Ausgewählter Abschnitt:
•••

Im April hat die erste Phase des umstrittenen Projekts „Minuteman“ im Bundesstaat Arizona begonnen. Im Rahmen dieses Projekts wurde eine so genannte Bürgerwehr eingerichtet. Sie führt Patrouillen an der Grenze zu Mexiko durch. Erklärtes Ziel der Organisatoren ist eine weitere Verstärkung der Grenzkontrollen, um illegale Einwanderung zu erschweren.

Das nach Milizen im amerikanischen Revolutionskrieg (1775-1783) benannte „Minuteman“-Projekt will eigenen Angaben zufolge auf die Ineffizienz der bisherigen Grenzkontrollen an der US-amerikanischen Südgrenze hinweisen. Bis zum Start des Projekts hatten sich etwa 1.000 Freiwillige aus mehreren Landesteilen der USA für eine Teilnahme am Patrouillendienst angemeldet. Sie wurden in eigens dafür eingerichteten Camps für die Dauer der ersten Phase des Projekts untergebracht.

•••

Fragen zum Material:
**1.** Gib im Abschnitt zum Projekt „Minuteman“ alles von „Im April hat“ bis hinunter zu „Einwanderung zu erschweren.“ erneut wieder und ersetze dabei „Bürgerwehr“ durch „Freiwilligenmiliz“.
**2.** Schreibe den Abschnitt über das Projekt „Minuteman“ an der Grenze zu Mexiko im Anschluss an seinen letzten Satz weiter.

•••

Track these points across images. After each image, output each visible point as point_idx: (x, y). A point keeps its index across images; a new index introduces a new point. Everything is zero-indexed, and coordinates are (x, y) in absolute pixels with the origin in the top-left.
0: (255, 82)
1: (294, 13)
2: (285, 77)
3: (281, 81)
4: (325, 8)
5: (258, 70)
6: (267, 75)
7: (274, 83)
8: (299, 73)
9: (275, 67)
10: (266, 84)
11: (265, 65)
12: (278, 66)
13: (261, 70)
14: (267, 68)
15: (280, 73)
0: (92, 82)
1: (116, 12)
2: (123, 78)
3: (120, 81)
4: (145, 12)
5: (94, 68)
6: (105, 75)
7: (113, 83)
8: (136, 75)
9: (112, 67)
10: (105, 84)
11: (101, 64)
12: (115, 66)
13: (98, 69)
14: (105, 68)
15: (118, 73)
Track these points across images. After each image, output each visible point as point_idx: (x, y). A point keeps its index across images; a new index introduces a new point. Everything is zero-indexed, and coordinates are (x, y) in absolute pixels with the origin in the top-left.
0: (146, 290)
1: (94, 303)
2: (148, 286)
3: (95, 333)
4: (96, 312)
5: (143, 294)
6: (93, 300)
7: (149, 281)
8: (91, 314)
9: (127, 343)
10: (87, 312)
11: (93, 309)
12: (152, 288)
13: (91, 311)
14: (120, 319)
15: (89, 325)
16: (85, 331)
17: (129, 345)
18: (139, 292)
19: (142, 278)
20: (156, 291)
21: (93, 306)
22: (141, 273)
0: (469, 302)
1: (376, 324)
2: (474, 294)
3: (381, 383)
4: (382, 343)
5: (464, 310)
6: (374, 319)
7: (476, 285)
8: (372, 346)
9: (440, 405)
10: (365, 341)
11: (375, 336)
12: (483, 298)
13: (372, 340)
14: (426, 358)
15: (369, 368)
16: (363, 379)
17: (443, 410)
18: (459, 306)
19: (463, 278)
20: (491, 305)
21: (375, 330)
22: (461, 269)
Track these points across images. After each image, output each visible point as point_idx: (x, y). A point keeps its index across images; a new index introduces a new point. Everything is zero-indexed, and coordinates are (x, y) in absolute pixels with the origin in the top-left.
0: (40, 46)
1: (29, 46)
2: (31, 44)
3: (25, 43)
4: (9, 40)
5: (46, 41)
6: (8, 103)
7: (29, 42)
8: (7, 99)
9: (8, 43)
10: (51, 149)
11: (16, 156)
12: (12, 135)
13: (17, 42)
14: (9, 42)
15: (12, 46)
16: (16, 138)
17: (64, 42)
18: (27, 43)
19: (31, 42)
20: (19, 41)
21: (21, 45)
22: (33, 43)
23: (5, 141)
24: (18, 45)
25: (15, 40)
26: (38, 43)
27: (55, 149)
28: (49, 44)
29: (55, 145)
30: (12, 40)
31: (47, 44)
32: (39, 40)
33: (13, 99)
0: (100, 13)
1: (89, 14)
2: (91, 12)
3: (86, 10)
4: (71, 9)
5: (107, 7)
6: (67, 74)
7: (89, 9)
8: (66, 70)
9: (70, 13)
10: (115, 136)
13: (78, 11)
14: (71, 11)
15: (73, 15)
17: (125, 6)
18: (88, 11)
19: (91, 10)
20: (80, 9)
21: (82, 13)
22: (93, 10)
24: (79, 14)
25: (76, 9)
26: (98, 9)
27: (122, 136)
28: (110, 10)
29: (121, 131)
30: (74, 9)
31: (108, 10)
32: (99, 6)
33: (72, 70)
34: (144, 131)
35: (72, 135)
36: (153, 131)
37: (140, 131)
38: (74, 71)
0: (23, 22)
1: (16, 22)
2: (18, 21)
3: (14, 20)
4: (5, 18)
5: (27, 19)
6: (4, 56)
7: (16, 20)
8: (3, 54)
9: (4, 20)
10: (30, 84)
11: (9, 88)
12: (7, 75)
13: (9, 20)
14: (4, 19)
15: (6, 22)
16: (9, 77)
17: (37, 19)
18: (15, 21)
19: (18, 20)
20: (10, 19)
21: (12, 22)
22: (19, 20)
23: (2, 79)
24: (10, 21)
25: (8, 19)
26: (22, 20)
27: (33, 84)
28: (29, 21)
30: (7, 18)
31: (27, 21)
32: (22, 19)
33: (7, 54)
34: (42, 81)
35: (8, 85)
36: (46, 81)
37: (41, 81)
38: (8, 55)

•••

Ergebnisse je Aufgabe:
**1.**
Im April hat die erste Phase des umstrittenen Projekts „Minuteman“ im Bundesstaat Arizona begonnen. Im Rahmen dieses Projekts wurde eine so genannte Freiwilligenmiliz eingerichtet. Sie führt Patrouillen an der Grenze zu Mexiko durch. Erklärtes Ziel der Organisatoren ist eine weitere Verstärkung der Grenzkontrollen, um illegale Einwanderung zu erschweren.

**2.**
Nach Angaben der Organisatoren bestehe die Aufgabe der Freiwilligen darin, illegal einreisende Migranten aufzuspüren und sie den Grenzschützern der Border Patrol zu melden (siehe auch Kurzmeldungen). Dabei seien die privaten Streifen unbewaffnet. Bürgerrechtsverbände sowie Vertreter der mexikanischen Regierung bezweifeln, dass sich die Teilnehmer des Projekts an diese Vorgaben halten werden. Stattdessen seien Menschenrechtsverletzungen, etwa in Form von willkürlichen Festnahmen, zu befürchten. Außerdem bestehe die Gefahr fremdenfeindlicher Übergriffe. Medienberichten zufolge sind unter den teilnehmenden Freiwilligen auch Mitglieder von rechtsextremen Gruppen (so genannte „White Supremacy Groups“).

Auch die zum Teil drastischen Erklärungen von Organisatoren des Minuteman-Projekts sind auf Kritik gestoßen. Der Gründer des Projekts, James Gilchrist, sagte zum Ziel der privaten Grenzschutzoperation: „Wir müssen unsere Heimat schützen, die durch Horden einfallender illegaler Ausländer ausgeplündert wird.“ Diverse Bürgerrechtsverbände drohten bereits mit einem landesweiten Boykott-Aufruf gegen Unternehmen aus Arizona, falls das Minuteman-Projekt fortgesetzt werden sollte.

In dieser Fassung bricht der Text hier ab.